===== Records to process

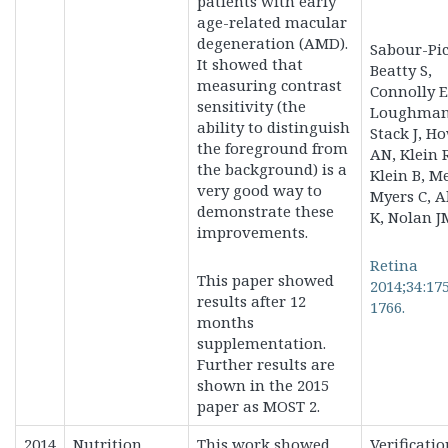
patients with early
age-related macular
degeneration (AMD).
Sabour-Pic
It showed that
Beatty S,
measuring contrast
Connolly E
sensitivity (the
Loughman 
ability to distinguish
Stack J, H
the foreground from
AN, Klein 
the background) is a
Klein B, M
very good way to
Myers C, A
demonstrate these
K, Nolan J
improvements.
Retina
This paper showed
2014;34:17
results after 12
1766.
months
supplementation.
Further results are
shown in the 2015
paper as MOST 2.
2014
Nutrition
This work showed
Verificatio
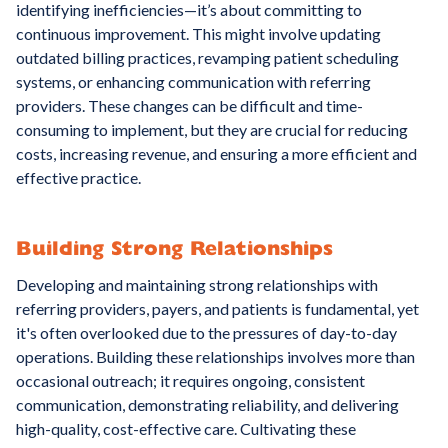
identifying inefficiencies—it’s about committing to
continuous improvement. This might involve updating
outdated billing practices, revamping patient scheduling
systems, or enhancing communication with referring
providers. These changes can be difficult and time-
consuming to implement, but they are crucial for reducing
costs, increasing revenue, and ensuring a more efficient and
effective practice.
Building Strong Relationships
Developing and maintaining strong relationships with
referring providers, payers, and patients is fundamental, yet
it's often overlooked due to the pressures of day-to-day
operations. Building these relationships involves more than
occasional outreach; it requires ongoing, consistent
communication, demonstrating reliability, and delivering
high-quality, cost-effective care. Cultivating these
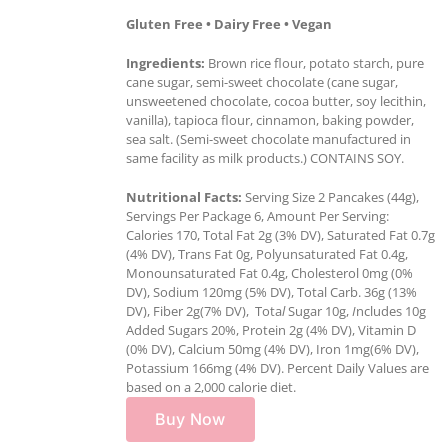
Gluten Free • Dairy Free • Vegan
Ingredients:
Brown rice flour, potato starch, pure
cane sugar, semi-sweet chocolate (cane sugar,
unsweetened chocolate, cocoa butter, soy lecithin,
vanilla), tapioca flour, cinnamon, baking powder,
sea salt. (Semi-sweet chocolate manufactured in
same facility as milk products.) CONTAINS SOY.
Nutritional Facts:
Serving Size 2 Pancakes (44g),
Servings Per Package 6, Amount Per Serving:
Calories 170, Total Fat 2g (3% DV), Saturated Fat 0.7g
(4% DV), Trans Fat 0g, Polyunsaturated Fat 0.4g,
Monounsaturated Fat 0.4g, Cholesterol 0mg (0%
DV), Sodium 120mg (5% DV), Total Carb. 36g (13%
DV), Fiber 2g(7% DV), Tota
l
Sugar 10g,
I
ncludes 10g
Added Sugars 20%, Protein 2g (4% DV), Vitamin D
(0% DV), Calcium 50mg (4% DV), Iron 1mg(6% DV),
Potassium 166mg (4% DV). Percent Daily Values are
based on a 2,000 calorie diet.
Buy Now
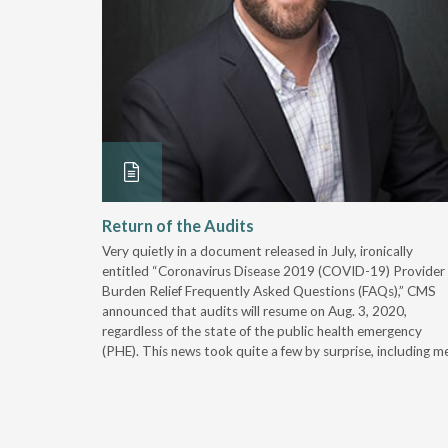
ss in
Return of the Audits
Very quietly in a document released in July, ironically
wth, payer
entitled “Coronavirus Disease 2019 (COVID-19) Provider
apt to
Burden Relief Frequently Asked Questions (FAQs),” CMS
announced that audits will resume on Aug. 3, 2020,
regardless of the state of the public health emergency
(PHE). This news took quite a few by surprise, including me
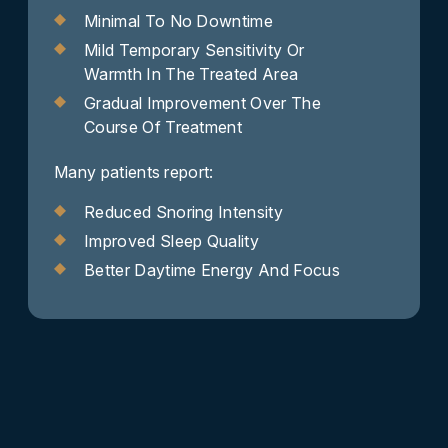
Minimal To No Downtime
Mild Temporary Sensitivity Or
Warmth In The Treated Area
Gradual Improvement Over The
Course Of Treatment
Many patients report:
Reduced Snoring Intensity
Improved Sleep Quality
Better Daytime Energy And Focus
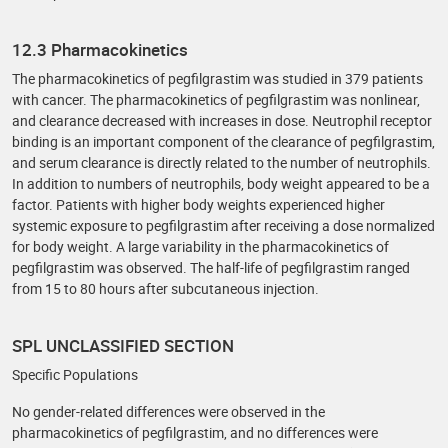
12.3 Pharmacokinetics
The pharmacokinetics of pegfilgrastim was studied in 379 patients
with cancer. The pharmacokinetics of pegfilgrastim was nonlinear,
and clearance decreased with increases in dose. Neutrophil receptor
binding is an important component of the clearance of pegfilgrastim,
and serum clearance is directly related to the number of neutrophils.
In addition to numbers of neutrophils, body weight appeared to be a
factor. Patients with higher body weights experienced higher
systemic exposure to pegfilgrastim after receiving a dose normalized
for body weight. A large variability in the pharmacokinetics of
pegfilgrastim was observed. The half-life of pegfilgrastim ranged
from 15 to 80 hours after subcutaneous injection.
SPL UNCLASSIFIED SECTION
Specific Populations
No gender-related differences were observed in the
pharmacokinetics of pegfilgrastim, and no differences were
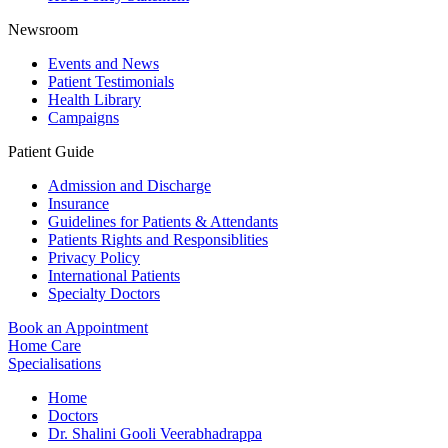
Newsroom
Events and News
Patient Testimonials
Health Library
Campaigns
Patient Guide
Admission and Discharge
Insurance
Guidelines for Patients & Attendants
Patients Rights and Responsiblities
Privacy Policy
International Patients
Specialty Doctors
Book an Appointment
Home Care
Specialisations
Home
Doctors
Dr. Shalini Gooli Veerabhadrappa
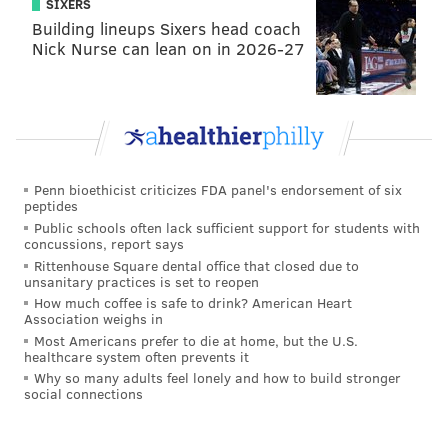
SIXERS
Building lineups Sixers head coach
As for Siposs, he's probably just a placeholder on the
Nick Nurse can lean on in 2026-27
practice squad in the event another punter doesn't
prove to be better, which would be pretty
disappointing given that being better than Siposs is a
pretty low bar.
Question from @nfl_irish: Who are the most likely
Penn bioethicist criticizes FDA panel's endorsement of six
trade/cut candidates from the 53-man roster?
peptides
Assuming there will be some changes if the Eagles
Public schools often lack sufficient support for students with
concussions, report says
sign a decent punter 🤞or another player.
Rittenhouse Square dental office that closed due to
unsanitary practices is set to reopen
We had noted earlier this summer that the Eagles
How much coffee is safe to drink? American Heart
didn't have any obvious trade candidates like in past
Association weighs in
Most Americans prefer to die at home, but the U.S.
offseasons with guys like Jalen Reagor, Andre Dillard,
healthcare system often prevents it
Zach Ertz, etc., but that if one guy did make some
Why so many adults feel lonely and how to build stronger
social connections
sense it was Derek Barnett. And sure enough...
#Eagles
DE Derek Barnett, through agent Drew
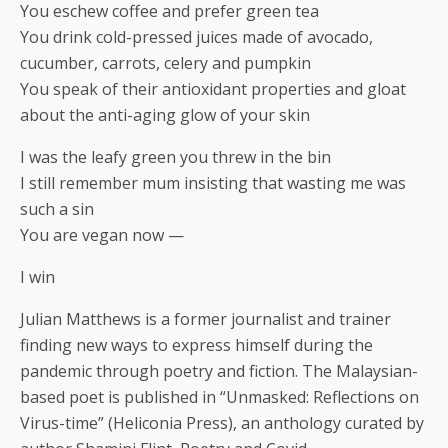
You eschew coffee and prefer green tea
You drink cold-pressed juices made of avocado,
cucumber, carrots, celery and pumpkin
You speak of their antioxidant properties and gloat
about the anti-aging glow of your skin
I was the leafy green you threw in the bin
I still remember mum insisting that wasting me was
such a sin
You are vegan now —
I win
Julian Matthews is a former journalist and trainer
finding new ways to express himself during the
pandemic through poetry and fiction. The Malaysian-
based poet is published in “Unmasked: Reflections on
Virus-time” (Heliconia Press), an anthology curated by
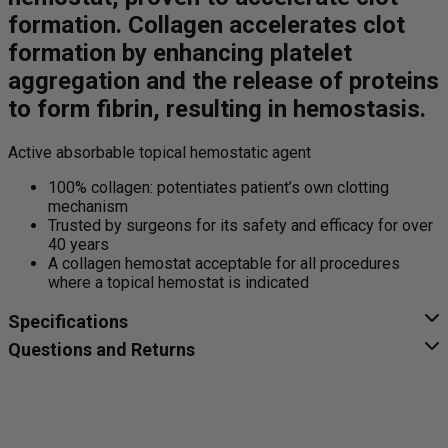
formation. Collagen accelerates clot
formation by enhancing platelet
aggregation and the release of proteins
to form fibrin, resulting in hemostasis.
Active absorbable topical hemostatic agent
100% collagen: potentiates patient’s own clotting
mechanism
Trusted by surgeons for its safety and efficacy for over
40 years
A collagen hemostat acceptable for all procedures
where a topical hemostat is indicated
Specifications
Questions and Returns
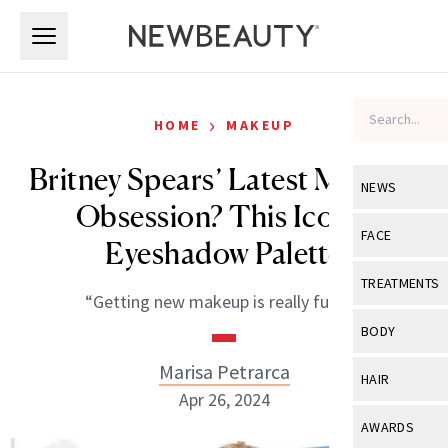
Skip to main content
Skip to main content
›
HOME
MAKEUP
Britney Spears’ Latest Makeup
NEWS
Obsession? This Iconic
View All
Ne
FACE
Eyeshadow Palette
Celebrity
View All
Fac
TREATMENTS
“Getting new makeup is really fun!!!”
New Launch
Acne
View All
Tre
BODY
Treatment 
Anti-Aging
Neurotoxin
Marisa Petrarca
View All
Bo
HAIR
Industry & 
Celebrity
Apr 26, 2024
Fillers
Skin Care
View All
Hair
AWARDS
Eye Care
Lasers & En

==========

Activity> Find the lines above that hold "agent", then copy each of them.

Written solution>
DE Derek Barnett, through agent Drew
Active absorbable topical hemostatic agent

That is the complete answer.